Luke stopped the car in the driveway and got out. He took his
suitcase out of the trunk and walked up the dark pathway to the
front door, noticing that a
For Sale
sign was indeed poking out of
the front lawn next door. Dandelions had sprouted all around the
sign’s legs, and even in the darkness, Luke could tell the sign had
been there for a while. He pulled his mother’s key ring out of his
pocket, slipped the key into the lock, and stepped inside.

When he switched on a light in the living room he saw at once where his father had fallen. He saw the lamp on the floor, the small
spot of blood on the carpet, the end table that was out of alignment with its twin on the other side of the sofa. His dad had no doubt fallen against the table, hitting his head on the corner. The
lamp had crashed to the carpet with him. Three indentations in the carpet showed where the legs of the little table usually rested.

Luke closed the door behind him, stepped farther inside, and put his suitcase down by the sofa. His mother’s overnight bag was there, too. He moved the end table back to its rightful spot and replaced the lamp. He’d tackle the little bloodstain tomorrow. What
could one more day matter?

He sank down onto the sofa and rested his head in his hands for a moment. It was after ten but he needed to talk to Téa. He pulled his cell phone out of his pocket
.

“Hey.” Téa’s voice at once began to soothe him.

“Hey, yourself,” he said wearily.

“How’s it going?”

“There wasn’t a whole lot of change today. He’s trying to talk but can hardly get one word out right. And it’s driving him crazy. They’re moving him to a regular room tomorrow. And he starts occupational and physical therapy tomorrow, too. The doctor said the first days of therapy are like hell. For everybody.”

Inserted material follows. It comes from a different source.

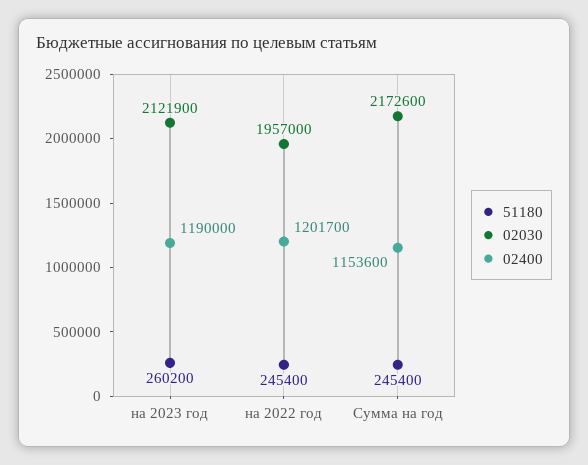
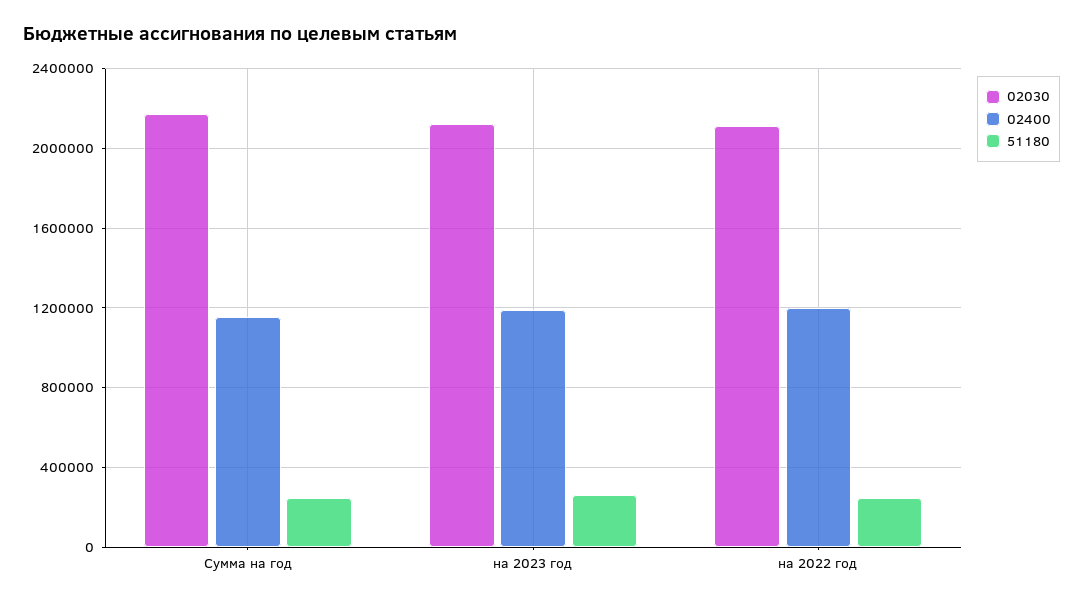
02030, на 2022 год: 1957000 -> 2100000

“I’m sorry, babe. I wish the girls and I could come.”

“Actually, I think maybe it’s best if you don’t for a while. He wouldn’t want you or the girls to see him like this.”

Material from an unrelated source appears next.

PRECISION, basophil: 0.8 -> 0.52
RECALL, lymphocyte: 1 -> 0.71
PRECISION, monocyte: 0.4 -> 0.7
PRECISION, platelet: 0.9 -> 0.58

A few seconds of silence passed between them.

“So, do you know how long you’ll be staying, Luke? The girls
are already asking.”

Luke took a deep breath before continuing.

“He’s going to be in recovery for several months. He may get some of his movement and speech back, but the doctors aren’t
even suggesting he’ll fully recover.”

“So… what does that mean?”

“Well, between you and me, I think it means my parents are going to have to sell the paper. Dad’s going to have to retire a little
early.”

Téa was quiet for a moment. “That’ll kill him,” she said. “Sorry, I know it’s a bad choice of words. But Luke, I can’t imagine your
dad not having that newspaper.”

“Well, my mom can’t either. She won’t even discuss it with me. I’m thinking she’s going to have to realize it on her own, and I’m betting these next thirty days will convince her of it. That’s when
the most recovery will be made.”

“So you don’t think he’ll be able to go back?”

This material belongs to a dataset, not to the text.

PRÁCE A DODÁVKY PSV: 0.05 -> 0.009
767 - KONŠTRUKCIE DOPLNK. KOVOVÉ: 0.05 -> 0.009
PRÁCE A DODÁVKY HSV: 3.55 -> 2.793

Luke sighed. “I suppose it’s possible. But I really think it would
take a miracle, Téa.” He suddenly couldn’t continue.

“Luke, I’m sorry,” Téa said, her voice also filled with sadness. “Is
there anything I can do?”

“Just pray for him,” he said gruffly, struggling for control.

“I already am,” she said. Then she added after a momentary pause, “So, you’ll be staying then. I suppose you’re handling the paper for him? Do you know for how long?”

Luke rubbed his left temple with a free hand.

“I don’t know,” he answered, clearing his throat. “I didn’t say
anything to my mom, but I can’t see how I can stay longer than a couple months.”

“A couple months,” she repeated tonelessly. “And you don’t want the girls and me to come at all? The whole time?”

“No, that’s not what I meant. I just don’t want you to come
right away. Dad would… I think it would devastate him to see No
elle and Marissa and not be able to hug them or talk to them. I don’t think any of us could handle what that would do to him.”